§ **Aim of the task**: Look through the entries below, please, and copy every line with the word "zaken".

§ **Records supplied**:
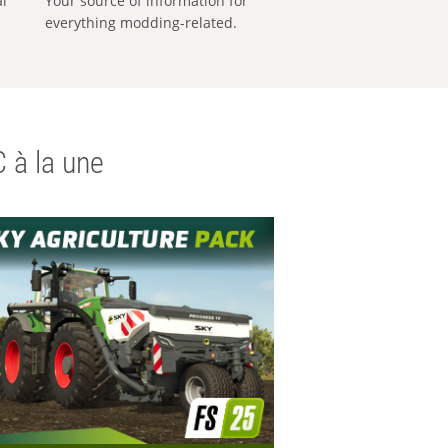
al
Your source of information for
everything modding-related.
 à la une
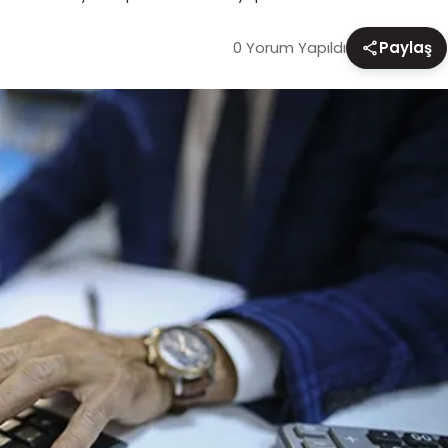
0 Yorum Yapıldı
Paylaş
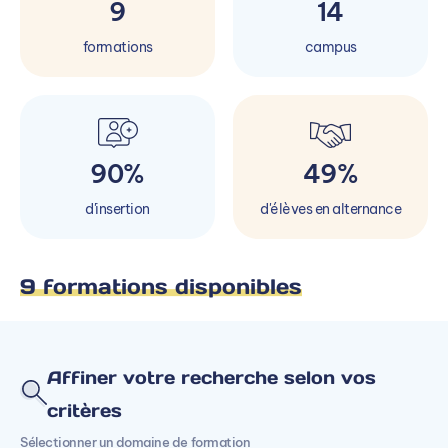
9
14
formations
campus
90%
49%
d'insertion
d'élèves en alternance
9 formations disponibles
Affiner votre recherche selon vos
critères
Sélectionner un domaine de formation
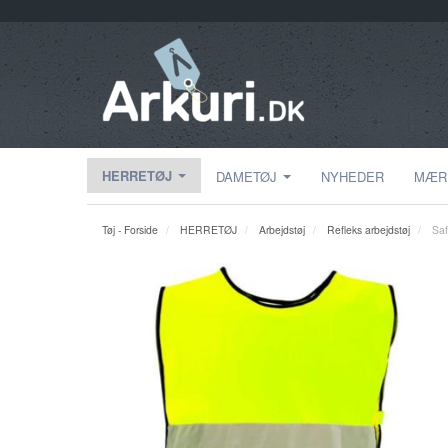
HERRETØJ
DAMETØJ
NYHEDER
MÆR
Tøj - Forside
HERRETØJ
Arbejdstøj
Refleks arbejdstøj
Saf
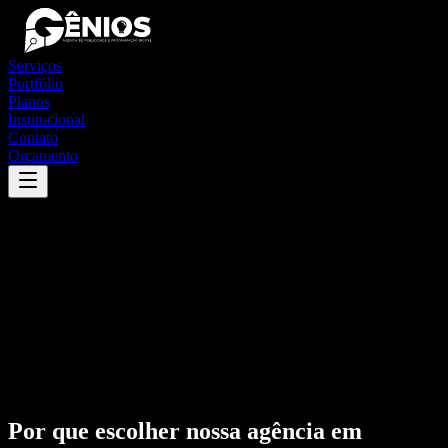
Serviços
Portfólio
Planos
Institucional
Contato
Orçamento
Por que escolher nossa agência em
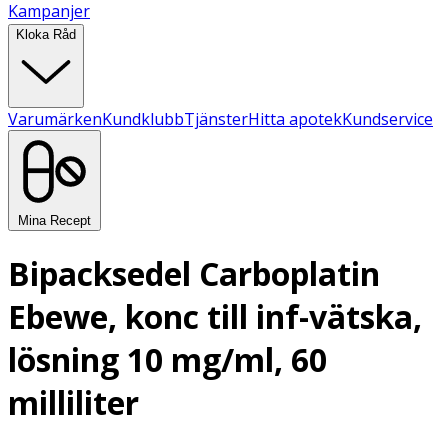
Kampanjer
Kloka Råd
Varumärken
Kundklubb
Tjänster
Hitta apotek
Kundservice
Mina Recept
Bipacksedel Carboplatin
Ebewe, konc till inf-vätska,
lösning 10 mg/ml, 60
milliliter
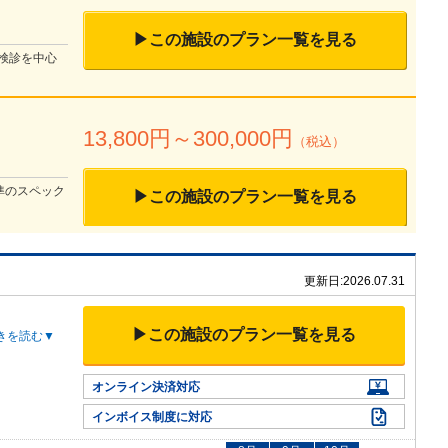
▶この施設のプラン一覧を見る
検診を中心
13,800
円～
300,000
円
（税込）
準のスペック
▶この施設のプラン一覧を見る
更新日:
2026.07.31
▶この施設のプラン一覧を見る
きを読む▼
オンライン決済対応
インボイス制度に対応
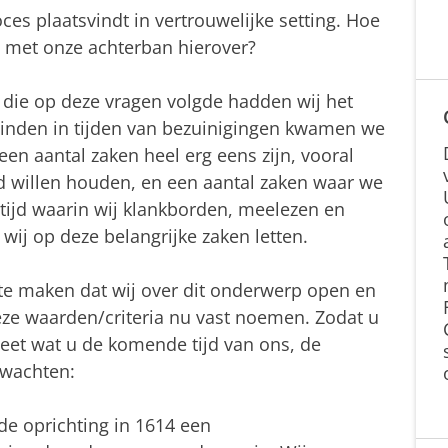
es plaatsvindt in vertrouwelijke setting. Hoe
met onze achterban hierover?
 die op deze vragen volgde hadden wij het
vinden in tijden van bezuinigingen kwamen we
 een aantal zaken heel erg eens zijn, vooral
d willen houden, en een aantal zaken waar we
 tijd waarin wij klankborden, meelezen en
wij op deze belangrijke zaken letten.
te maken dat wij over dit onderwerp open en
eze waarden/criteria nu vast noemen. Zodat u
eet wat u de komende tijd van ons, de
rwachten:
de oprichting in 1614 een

§ **The completed task**:
 een aantal zaken heel erg eens zijn, vooral
d willen houden, en een aantal zaken waar we
wij op deze belangrijke zaken letten.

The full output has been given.